Por Abalone Delveaux
Llega un momento en el que ya no se denuncia: se repite. Y repetir no es insistir, es desgastarse.
Tenerife ya no me indigna, me fatiga. Sus carreteras colapsadas, sus montañas convertidas en aparcamientos emocionales para turistas con prisa, sus discursos oficiales reciclados como eslóganes de una campaña ya perdida. Todo eso ya no provoca ira, sino un cansancio seco, casi elegante, el que llega cuando una sabe que tiene razón y que eso ya no sirve de nada.

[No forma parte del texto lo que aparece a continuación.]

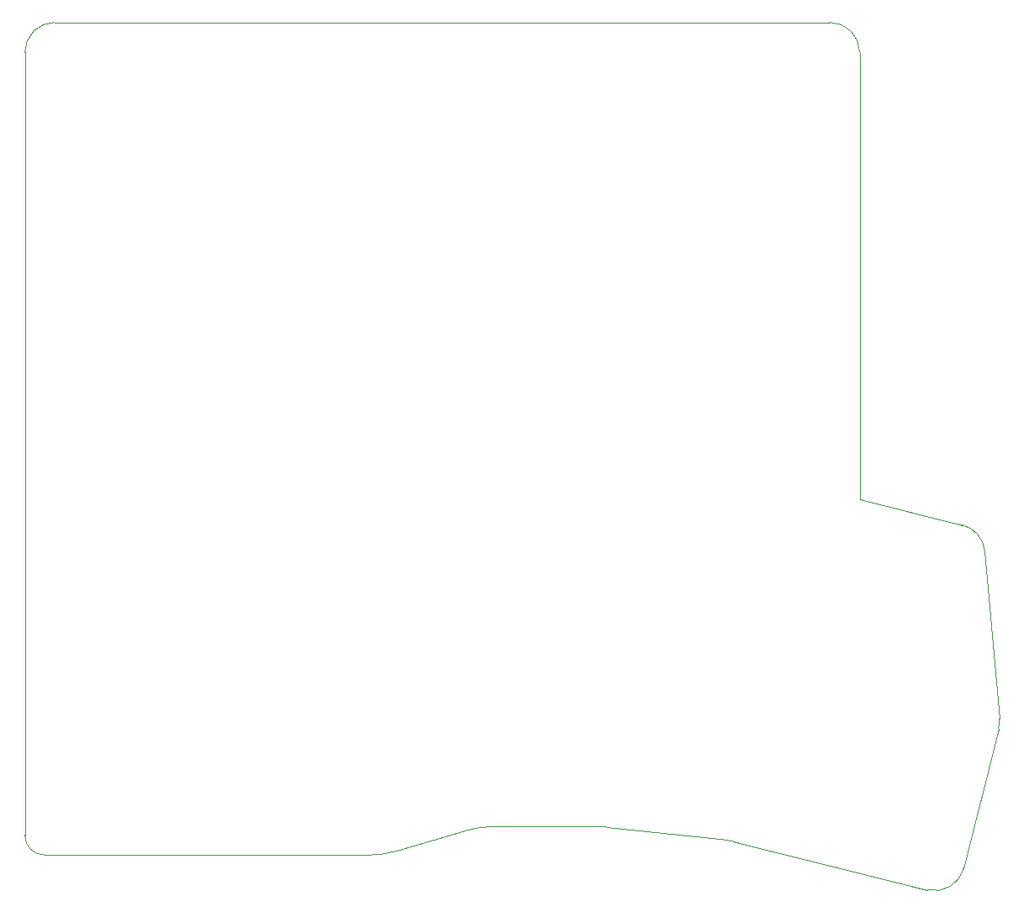
<source format=gko>
%TF.GenerationSoftware,KiCad,Pcbnew,(6.0.6)*%
%TF.CreationDate,2022-11-03T11:36:34+09:00*%
%TF.ProjectId,bottom_plate__split-mini,626f7474-6f6d-45f7-906c-6174655f5f73,rev?*%
%TF.SameCoordinates,Original*%
%TF.FileFunction,Profile,NP*%
%FSLAX46Y46*%
G04 Gerber Fmt 4.6, Leading zero omitted, Abs format (unit mm)*
G04 Created by KiCad (PCBNEW (6.0.6)) date 2022-11-03 11:36:34*
%MOMM*%
%LPD*%
G01*
G04 APERTURE LIST*
%TA.AperFunction,Profile*%
%ADD10C,0.100000*%
%TD*%
G04 APERTURE END LIST*
D10*
X116123324Y-72166634D02*
G75*
G03*
X113860370Y-69515158I-2988724J-259366D01*
G01*
X103530843Y-66939718D02*
X113860370Y-69515158D01*
X110364219Y-106260861D02*
G75*
G03*
X114000870Y-104075745I725781J2910861D01*
G01*
X21530843Y-102768057D02*
X45530843Y-102768057D01*
X78079754Y-99947838D02*
X89423885Y-101140154D01*
X66703035Y-99893057D02*
X77034469Y-99893057D01*
X45530843Y-102768057D02*
X54083652Y-102768057D01*
X56918659Y-102357777D02*
X63868027Y-100303337D01*
X19530843Y-21893057D02*
X19530843Y-100768057D01*
X117508504Y-90007398D02*
G75*
G03*
X117586379Y-89022217I-2911304J725798D01*
G01*
X103530843Y-21893057D02*
G75*
G03*
X100530843Y-18893057I-3000043J-43D01*
G01*
X78079754Y-99947841D02*
G75*
G03*
X77034469Y-99893057I-1045254J-9944059D01*
G01*
X54083652Y-102768065D02*
G75*
G03*
X56918659Y-102357777I-52J10000165D01*
G01*
X66703035Y-99893053D02*
G75*
G03*
X63868027Y-100303337I65J-10000347D01*
G01*
X22530843Y-18893063D02*
G75*
G03*
X19530843Y-21893057I-3J-2999997D01*
G01*
X114000870Y-104075745D02*
X117508503Y-90007398D01*
X90797818Y-101382418D02*
G75*
G03*
X89423885Y-101140154I-2419118J-9702282D01*
G01*
X19530843Y-100768057D02*
G75*
G03*
X21530843Y-102768057I1999997J-3D01*
G01*
X90797819Y-101382416D02*
X110364217Y-106260867D01*
X100530843Y-18893057D02*
X22530843Y-18893057D01*
X103530843Y-66939718D02*
X103530843Y-21893057D01*
X116123367Y-72166630D02*
X117586379Y-89022217D01*
M02*

</source>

Lo llamaban progreso. Lo llaman desarrollo. Yo veo células que proliferan sin conciencia, una isla que engorda donde debería respirar. Anaga, Masca, el Sur, el Norte: mismas metástasis, misma retórica, mismas promesas aplazadas a un futuro que nunca llega.
¿Escribir otra vez? Sí. ¿Pero escribir qué, cuando el escándalo se ha vuelto paisaje?
Ya no busco la palabra justa para convencer. La busco para no traicionar mi amor por esta tierra. Porque amar Tenerife hoy ya no es defenderla con vehemencia; es verla degradarse sin caer en el cinismo, sin convertirse en cómplice por cansancio.
La verdadera obscenidad no es el turismo de masas. Es la costumbre. Esa admirable capacidad de las instituciones para habituarse a lo irreparable, para gestionar la enfermedad como se gestiona una agenda: moviendo citas, nunca el diagnóstico.
Así escribo, como quien anota una fiebre persistente. Sin gritos. Sin ilusiones. Con ese cansancio que no es una renuncia, sino una forma última de lucidez.